-- Begin Data in this exercise --
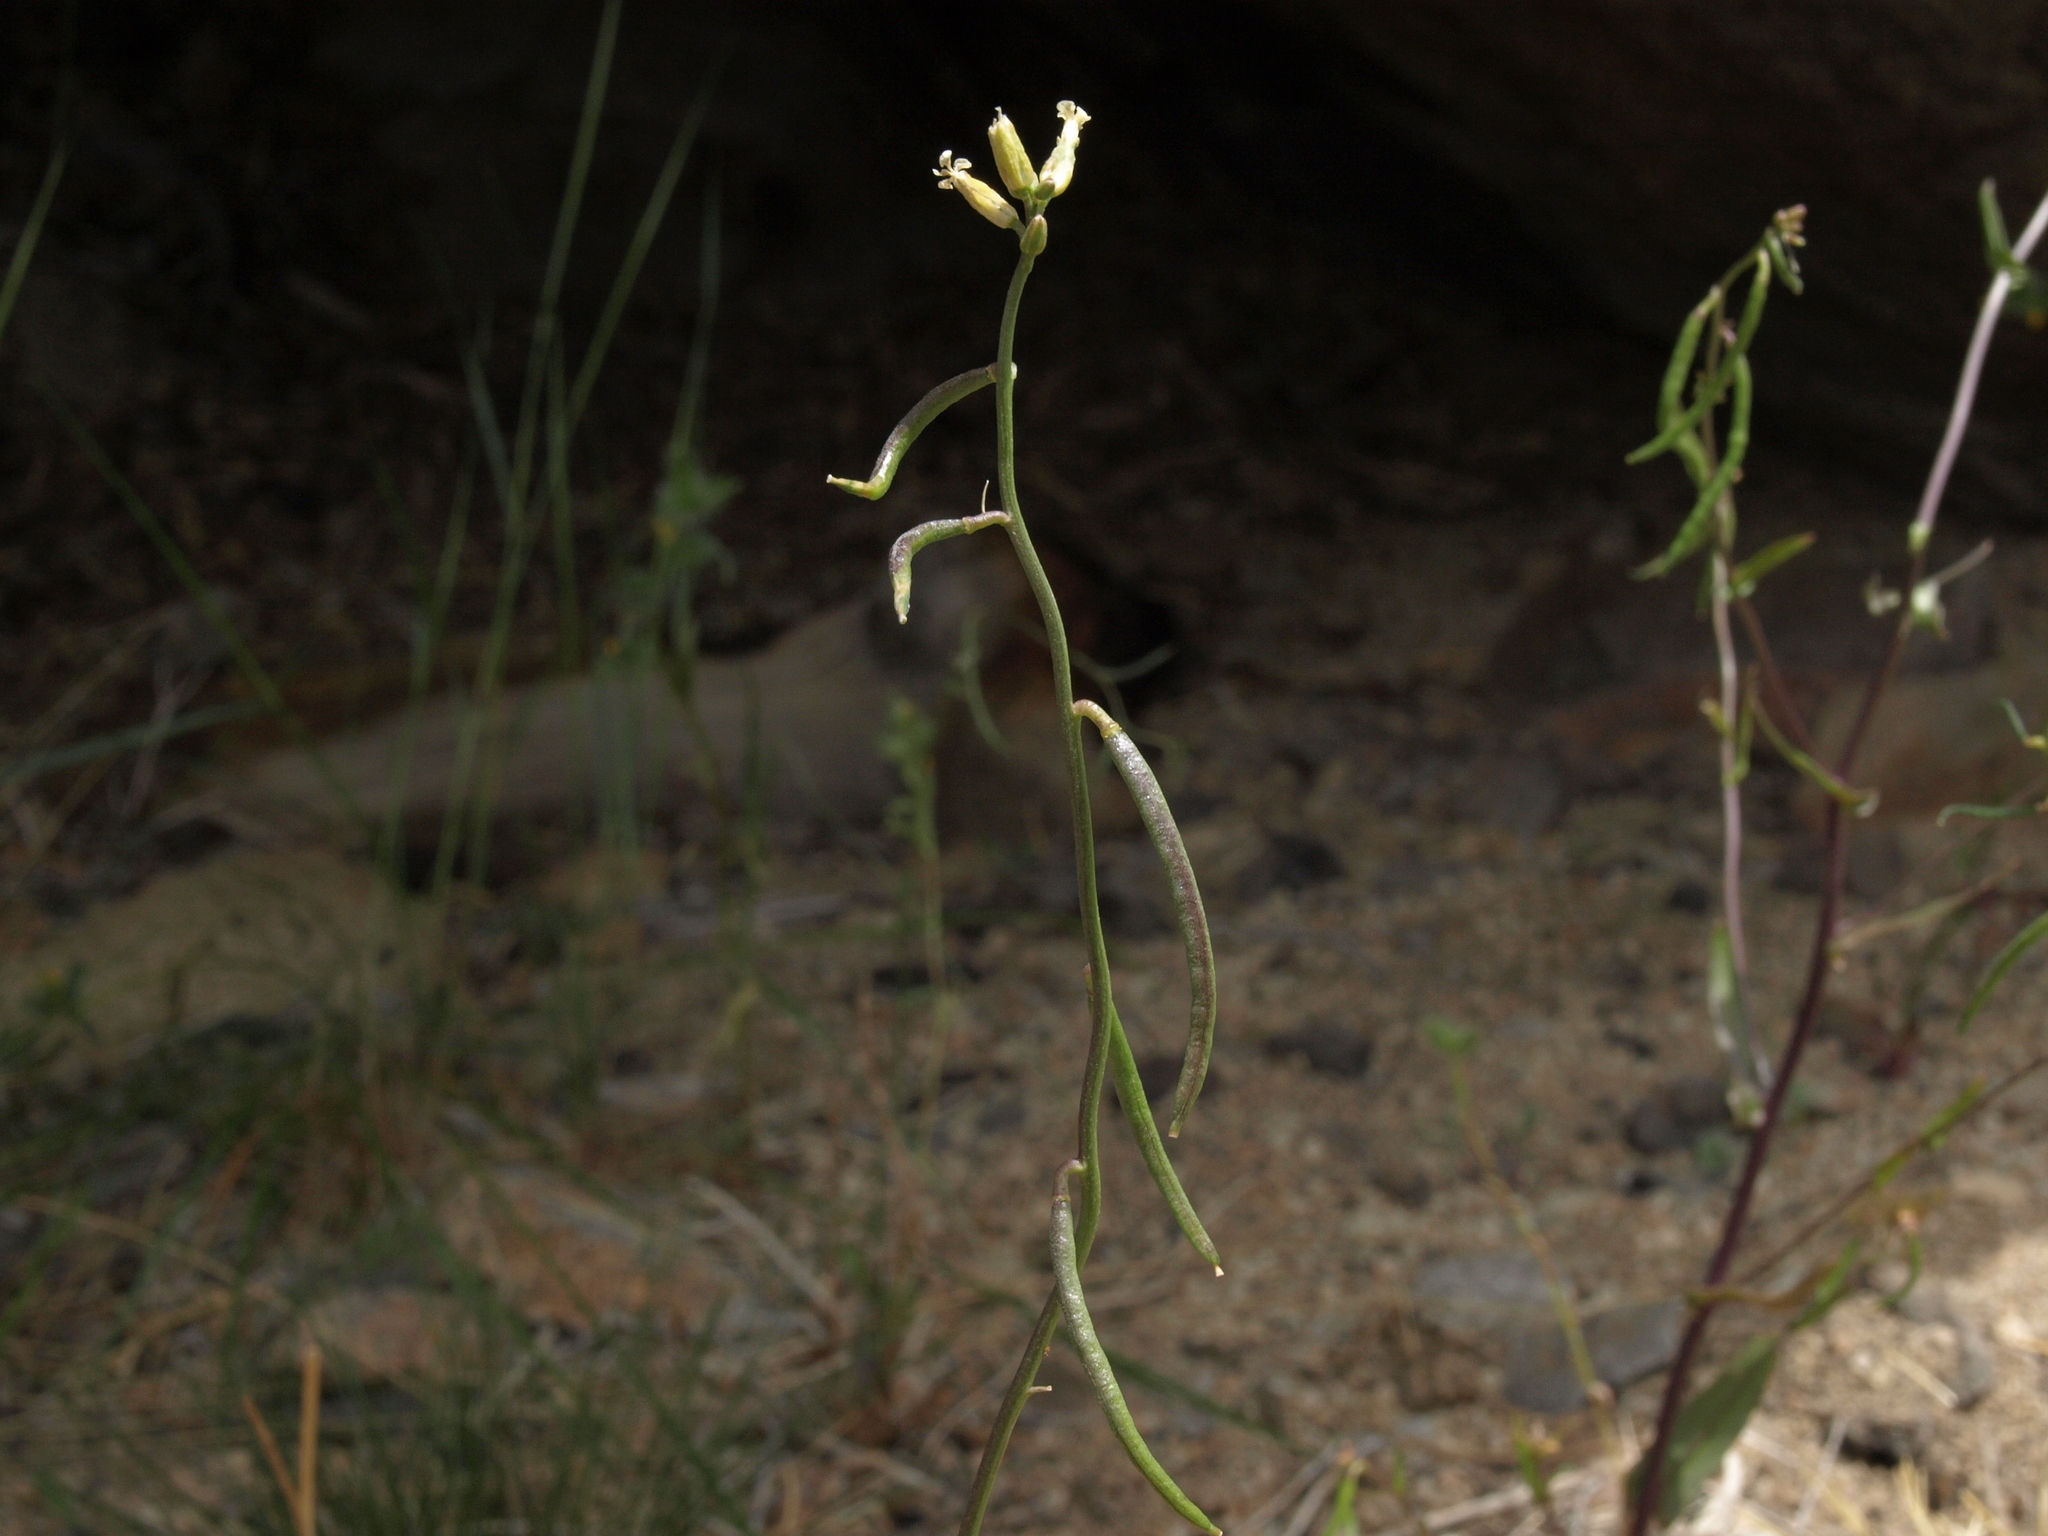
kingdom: Plantae
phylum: Tracheophyta
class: Magnoliopsida
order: Brassicales
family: Brassicaceae
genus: Streptanthus
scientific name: Streptanthus cooperi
-- End Data in this exercise --
Prompt: Rewrite the listing with "scientific name" replaced by "species" and everything else left unchanged, and omit the pictures.

Result:
kingdom: Plantae
phylum: Tracheophyta
class: Magnoliopsida
order: Brassicales
family: Brassicaceae
genus: Streptanthus
species: Streptanthus cooperi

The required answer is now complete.